Time initialization for task task 2 is 10:18:40
Time initialization for task task 1 is 10:18:40
Time initialization for task task 3 is 10:18:40
Execution time for task task 3 is 10:18:41
Execution time for task task 1 is 10:18:41
Execution time for task task 2 is 10:18:41
Execution time for task task 2 is 10:18:42
Execution time for task task 3 is 10:18:42
Execution time for task task 1 is 10:18:42
Execution time for task task 1 is 10:18:43
Execution time for task task 3 is 10:18:43
Execution time for task task 2 is 10:18:43
Execution time for task task 3 is 10:18:44
Execution time for task task 1 is 10:18:44
Execution time for task task 2 is 10:18:44
task 2 completed
task 1 completed
task 3 completed
Time initialization for task task 4 is 10:18:45
Time initialization for task task 5 is 10:18:45
Execution time for task task 4 is 10:18:46
Execution time for task task 5 is 10:18:46
Execution time for task task 4 is 10:18:47
Execution time for task task 5 is 10:18:47
Execution time for task task 5 is 10:18:48
Execution time for task task 4 is 10:18:48
Execution time for task task 4 is 10:18:49
Execution time for task task 5 is 10:18:49
task 4 completed
task 5 completed

Breakdown of the code implementation above:

Task.java represents the task class. Each task has a name instance variable and each task is instantiated by the use of a constructor. This class has 1 method, which is called run. Within the body of the run method, there is a for loop that iterates by the number of tasks there are.
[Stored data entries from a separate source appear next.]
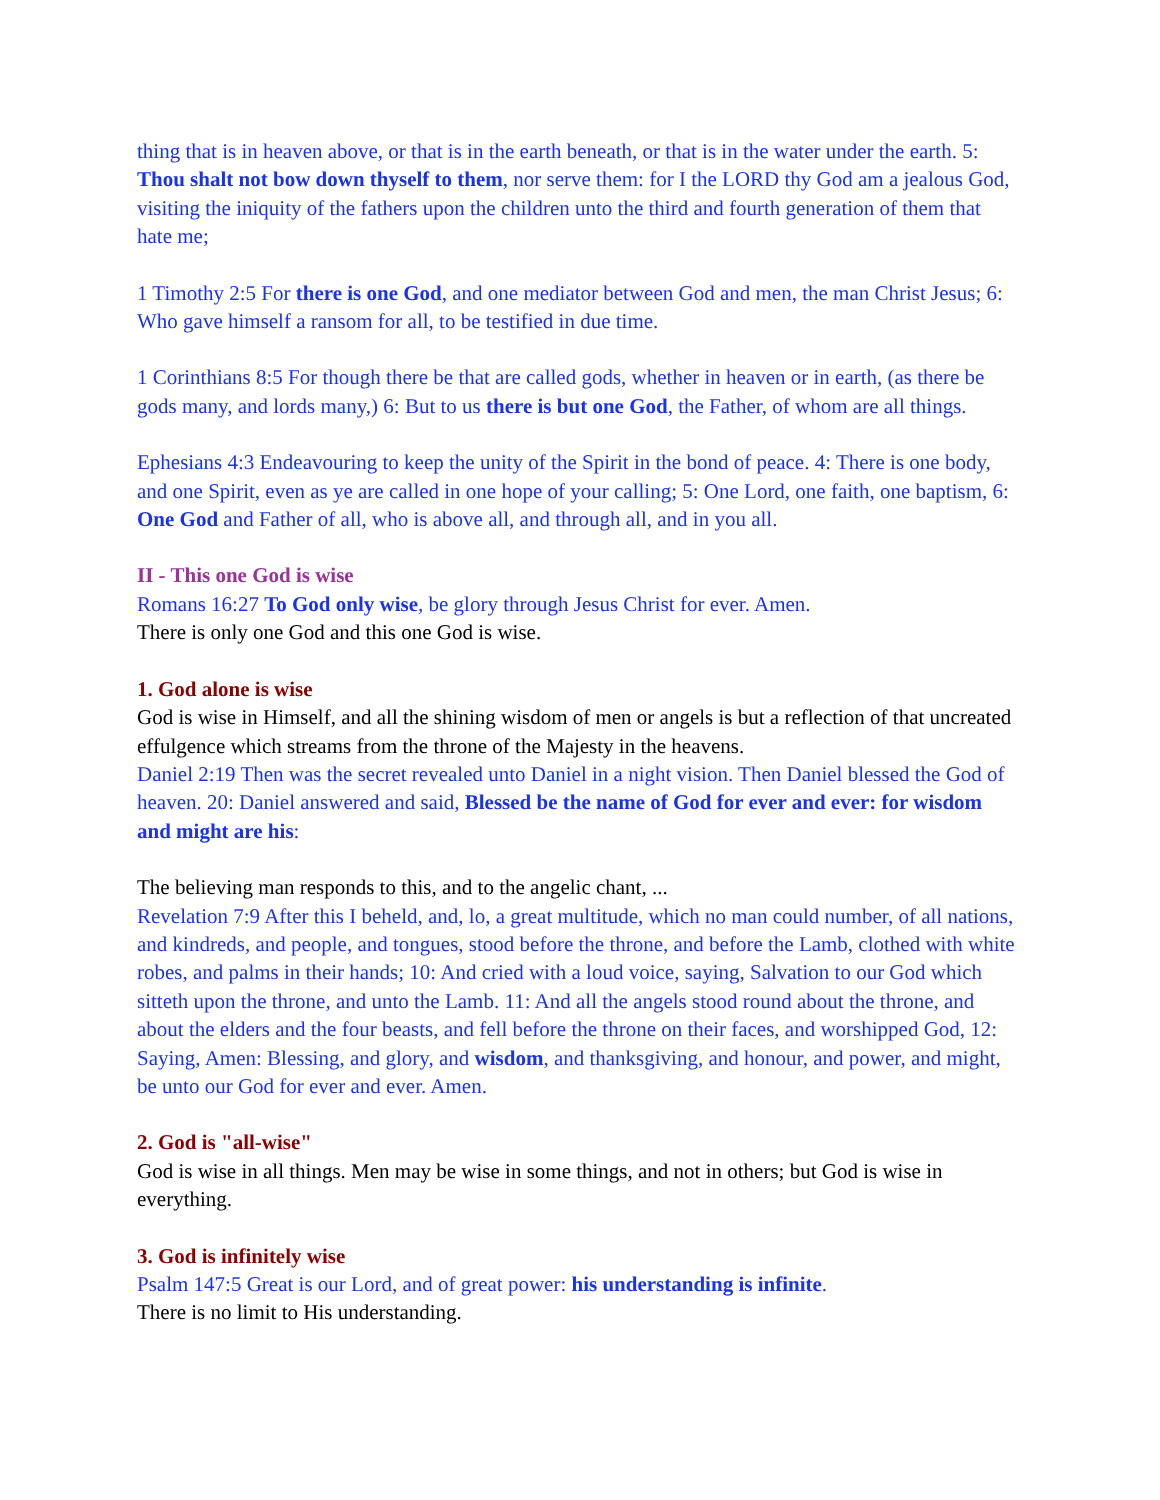thing that is in heaven above, or that is in the earth beneath, or that is in the water under the earth. 5: Thou shalt not bow down thyself to them, nor serve them: for I the LORD thy God am a jealous God, visiting the iniquity of the fathers upon the children unto the third and fourth generation of them that hate me;
1 Timothy 2:5 For there is one God, and one mediator between God and men, the man Christ Jesus; 6: Who gave himself a ransom for all, to be testified in due time.
1 Corinthians 8:5 For though there be that are called gods, whether in heaven or in earth, (as there be gods many, and lords many,) 6: But to us there is but one God, the Father, of whom are all things.
Ephesians 4:3 Endeavouring to keep the unity of the Spirit in the bond of peace. 4: There is one body, and one Spirit, even as ye are called in one hope of your calling; 5: One Lord, one faith, one baptism, 6: One God and Father of all, who is above all, and through all, and in you all.
II - This one God is wise
Romans 16:27 To God only wise, be glory through Jesus Christ for ever. Amen.
There is only one God and this one God is wise.
1. God alone is wise
God is wise in Himself, and all the shining wisdom of men or angels is but a reflection of that uncreated effulgence which streams from the throne of the Majesty in the heavens.
Daniel 2:19 Then was the secret revealed unto Daniel in a night vision. Then Daniel blessed the God of heaven. 20: Daniel answered and said, Blessed be the name of God for ever and ever: for wisdom and might are his:
The believing man responds to this, and to the angelic chant, ...
Revelation 7:9 After this I beheld, and, lo, a great multitude, which no man could number, of all nations, and kindreds, and people, and tongues, stood before the throne, and before the Lamb, clothed with white robes, and palms in their hands; 10: And cried with a loud voice, saying, Salvation to our God which sitteth upon the throne, and unto the Lamb. 11: And all the angels stood round about the throne, and about the elders and the four beasts, and fell before the throne on their faces, and worshipped God, 12: Saying, Amen: Blessing, and glory, and wisdom, and thanksgiving, and honour, and power, and might, be unto our God for ever and ever. Amen.
2. God is "all-wise"
God is wise in all things. Men may be wise in some things, and not in others; but God is wise in everything.
3. God is infinitely wise
Psalm 147:5 Great is our Lord, and of great power: his understanding is infinite.
There is no limit to His understanding.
In our case, there are 5 tasks, which means it will run 5 times. The first iteration, print the time the current task was initialized. The other iterations, print the execution time. After it has been printed, there is a Thread.sleep() method call which is used to display every iteration message with 1 second delay. Note that the method name “run” is important to be called like that as it is an abstract method coming from Runnable which our Task class is implementing.

Task 4 and 5 are only executed when a tread in the pool becomes idle. Until then, the extra tasks are placed in a queue.

After all tasks have been executed, shutdown the Thread Pool.

When is thread pool useful

When organizing server applications. As stated in the beginning of the article, it is useful when organizing server applications as using thread pool is very efficient as if there are many tasks, it automatically places them in a queue. Not only that, but it also prevents running out of memory, or at least it slows significantly the process of doing so. Using ExecutorService makes it easier to implement.